Rule: Always include the same exogenous covariates in both stages. If a covariate is good enough for the second stage, it's good enough for the first.

Mistake 2: Forbidden Regressions

The mistake: Using nonlinear first-stage fitted values (e.g., Probit) as plug-in replacements in the second stage.

Suppose di is a binary endogenous variable. You might think: "Since di is 0/1, use Probit for the first stage instead of OLS."

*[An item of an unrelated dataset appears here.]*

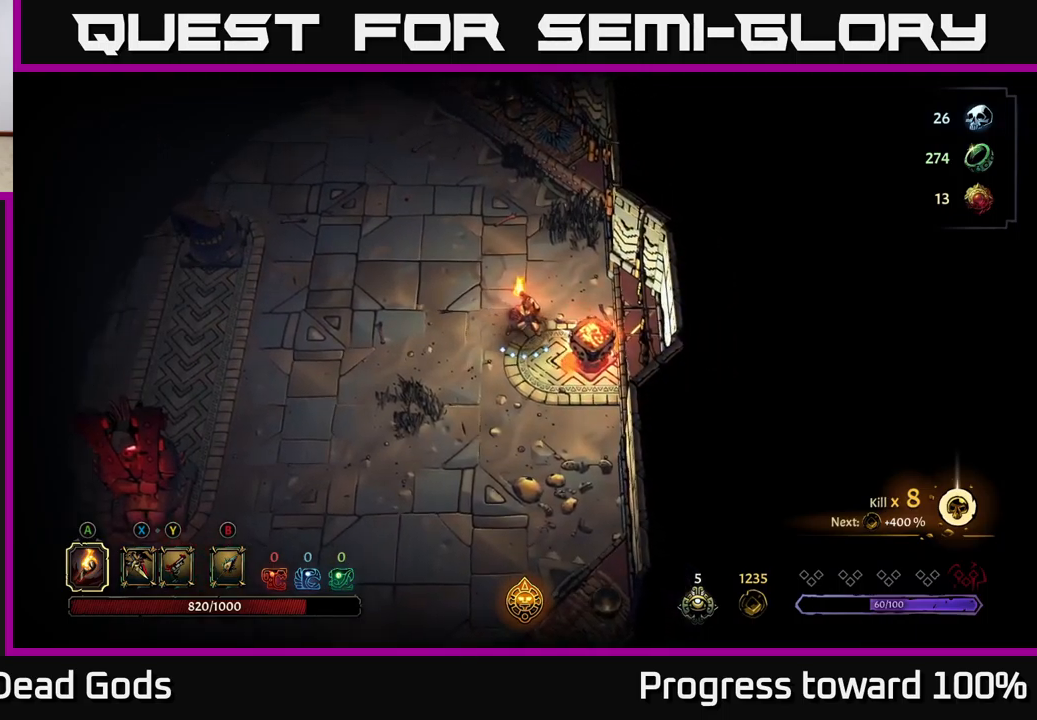
{"buttons": [], "left_stick": "down-left", "right_stick": "center", "events": [[83, "left_stick", "down"], [217, "left_stick", "down-left"]]}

Why it's wrong: Only OLS residuals are guaranteed to be uncorrelated with fitted values and covariates (by the normal equations). Probit residuals lack this property unless the Probit model is correctly specified — which we cannot verify.

Correct alternatives:

  • Standard 2SLS: Use a linear first stage (always consistent regardless of first-stage functional form)
  • Nonlinear fits as instruments: Use d̂probit as an instrument (not a plug-in) in standard 2SLS. This can improve efficiency if the Probit model is a good approximation

Caveat: Using nonlinear fits as instruments implicitly uses the nonlinearity as identifying information. If the instruments Zi appear in the causal equation, the model should be unidentified, but the nonlinear first stage creates "back-door" identification through functional form — which is questionable.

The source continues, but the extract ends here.